(Vibiznews – Commodity) Harga kopi arabika berjangka di bursa komoditi berjangka New York pada hari Rabu berakhir turun tertekan pelemahan mata uang Real Brazil.
Harga kopi arabika berjangka kontrak bulan Juli 2024 berakhir turun 0,83% pada $2.3195 per pon.
Mata uang Real Brazil jatuh ke level terendah dalam 14 bulan terhadap dolar AS pada hari Rabu. Nilai tukar Real yang lebih lemah mendorong penjualan ekspor produsen kopi Brasil.
Kekhawatiran tentang kurangnya curah hujan di Brazil sedikit mereda dan membebani kopi arabika setelah Somar Meteorologia melaporkan pada hari Senin bahwa wilayah Minas Gerais di Brasil menerima curah hujan 25,6 mm, atau 135% dari rata-rata historis dalam seminggu terakhir. Minas Gerais menyumbang sekitar 30% tanaman arabika Brazil.

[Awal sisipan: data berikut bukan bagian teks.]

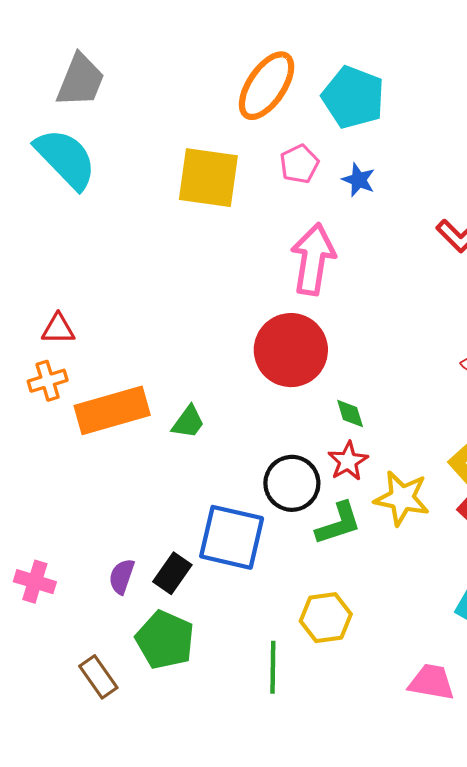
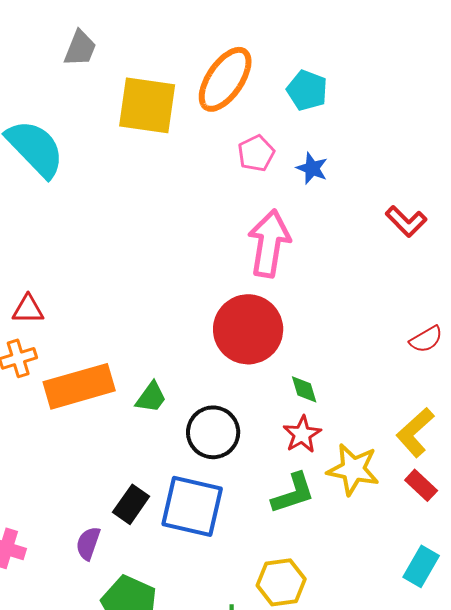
gray trapezoid: (80, 80) -> (80, 48), moved, size x0.7
cyan pentagon: (353, 97) -> (307, 90), size x0.7
yellow square: (208, 178) -> (147, 105), moved
black circle: (292, 483) -> (213, 432), moved
black rectangle: (172, 573) -> (131, 504), moved

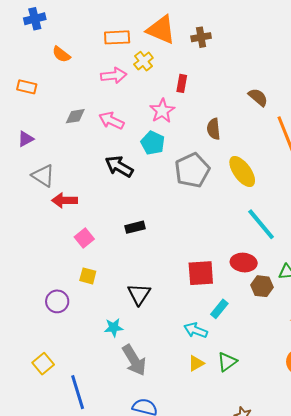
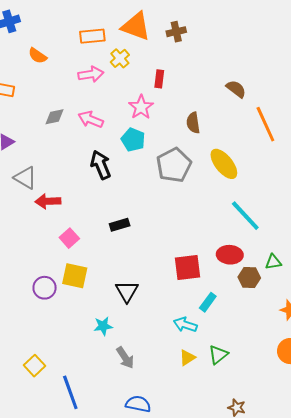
black arrow: (119, 166) -> (101, 165), turned 40
yellow square: (88, 276) -> (75, 276), size x1.5
purple circle: (57, 301) -> (45, 288), moved
gray arrow: (134, 360) -> (125, 358), size x0.7

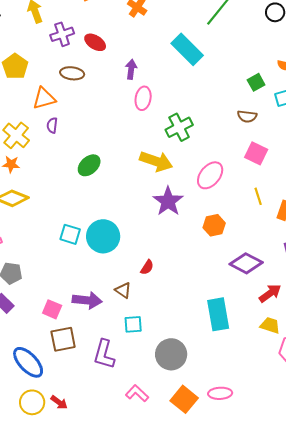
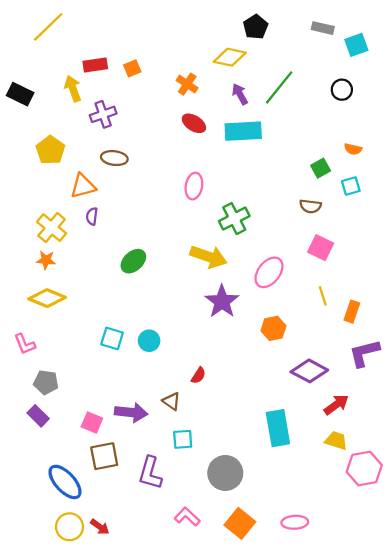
red ellipse: (95, 42) -> (194, 123), moved
cyan rectangle: (187, 49) -> (243, 131), turned -48
purple arrow: (131, 69) -> (240, 94), moved, turned -36
cyan circle: (103, 236) -> (149, 341), size x0.6
pink ellipse: (220, 393) -> (295, 522), moved

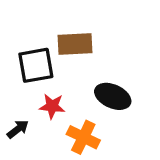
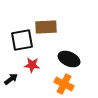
orange cross: (83, 137) -> (64, 84), moved

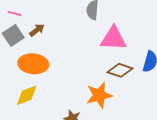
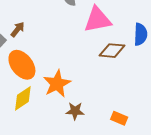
orange ellipse: (33, 64) -> (22, 65), turned 60
orange star: (99, 95) -> (57, 84), moved

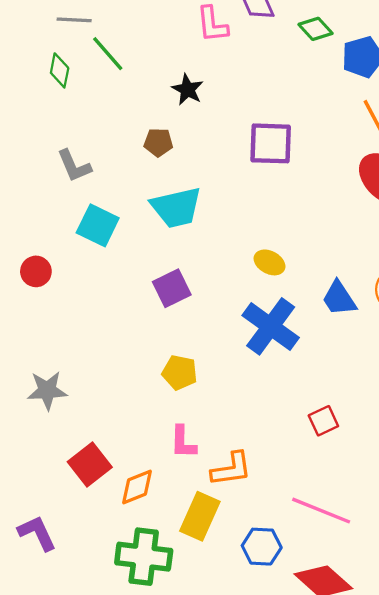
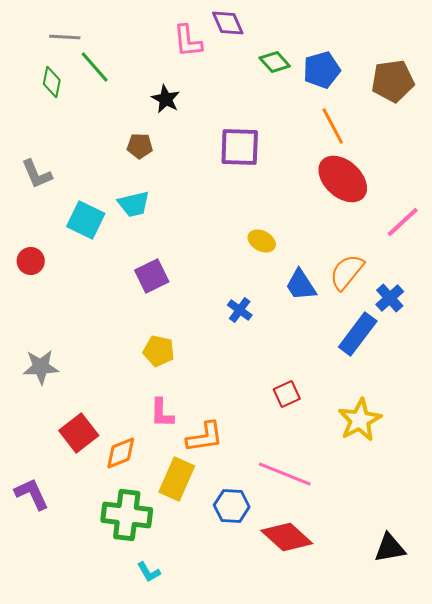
green diamond: (316, 29) -> (275, 62), moved
gray L-shape: (74, 166) -> (37, 174), moved
cyan trapezoid: (176, 207) -> (134, 204), moved, size x0.7
yellow ellipse: (269, 262) -> (262, 241), moved
blue cross: (271, 326) -> (240, 310), size x0.5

Analyst Vibiz Research Center memperkirakan untuk perdagangan selanjutnya, harga kopi arabika akan mencermati pergerakan Real Brazil. Jika dolar AS kembali menguat dengan proyeksi pelemahan Euro dengan perkiraan secara luas ECB akan menurunkan suku bunganya, dan menekan mata uang Real Brazil, akan menekan harga kopi arabika. Harga kopi arabika diperkirakan bergerak dalam kisaran Support $2.28-$2.24. Namun jika naik, akan bergerak dalam kisaran Resistance $2.35-$2.37.